PARTICIPATE IN THE 4TH INDUSTRIAL REVOLUTION: MACHINE LEARNING AND BIG DATA IS ONE OF THE REVOLUTIONARY TECHNOLOGIES THAT WILL HERALD THE 4TH INDUSTRIAL REVOLUTION.

EARN MINIMUM £75K A YEAR WITH YOUR BIG DATA AND MACHINE LEARNING SKILLS!!!. 

EXCELLENT INTERACTIVE SELF-TEACH TRAINING COURSE WITH REAL-LIFE BASED SCENARIOS. PACKED WITH TASKS, ACTIVITIES AND EXERCISES

PERFECT TRAINING COURSE FOR THOSE NEW TO MACHINE LEARNING, ARTIFICIAL INTELLIGENCE  AND BIG DATA CONCEPTS AND TECHNOLOGIES.

GOOD FOR ALL DATA SCIENCE AND MACHINE LEARNING PLATFORMS AND ENVIRONMENTS.

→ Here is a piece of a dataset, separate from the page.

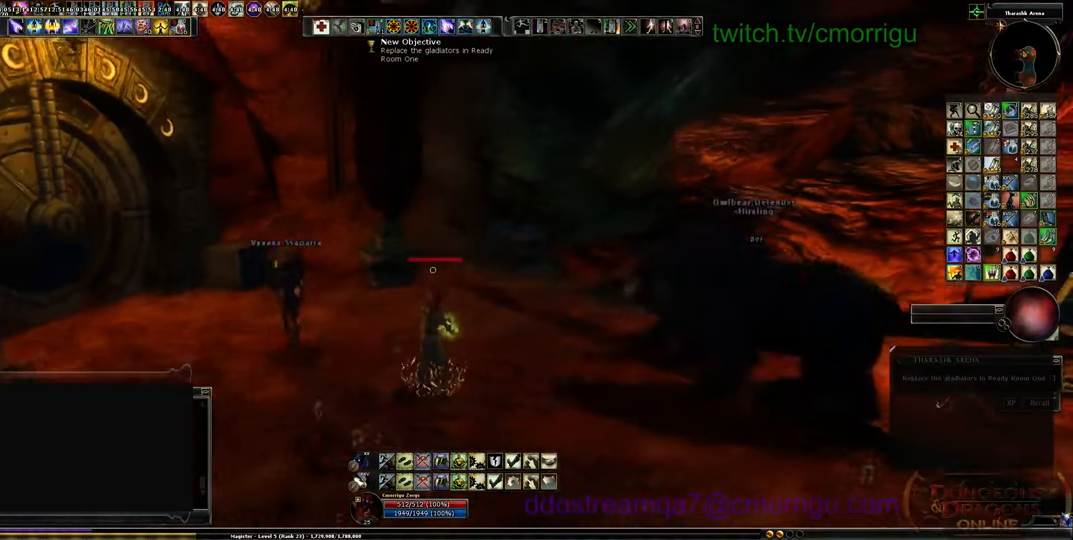
{"keys": [], "events": [[134, "s", "down"], [167, "a", "down"], [267, "a", "up"], [367, "s", "up"]]}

MACHINE LEARNING WITH BIG DATA SELF-STUDY CBT


How This Course Is Organised

This course provides an overview of machine learning techniques to explore, analyze, and leverage data. You will be introduced to tools and algorithms you can use to create machine learning models that learn from data, and to scale those models up to big data problems

Learn machine learning with experts from WebLearning Publishing partnering with Oracle, IBM and Microsoft to help develop your career as a data scientist.

With the machine learning course, you will learn how to build and derive insights from machine learning models. You will learn key concepts in data acquisition, preparation, exploration and visualization along with examples on how to build a data science solution using Opensource Tools.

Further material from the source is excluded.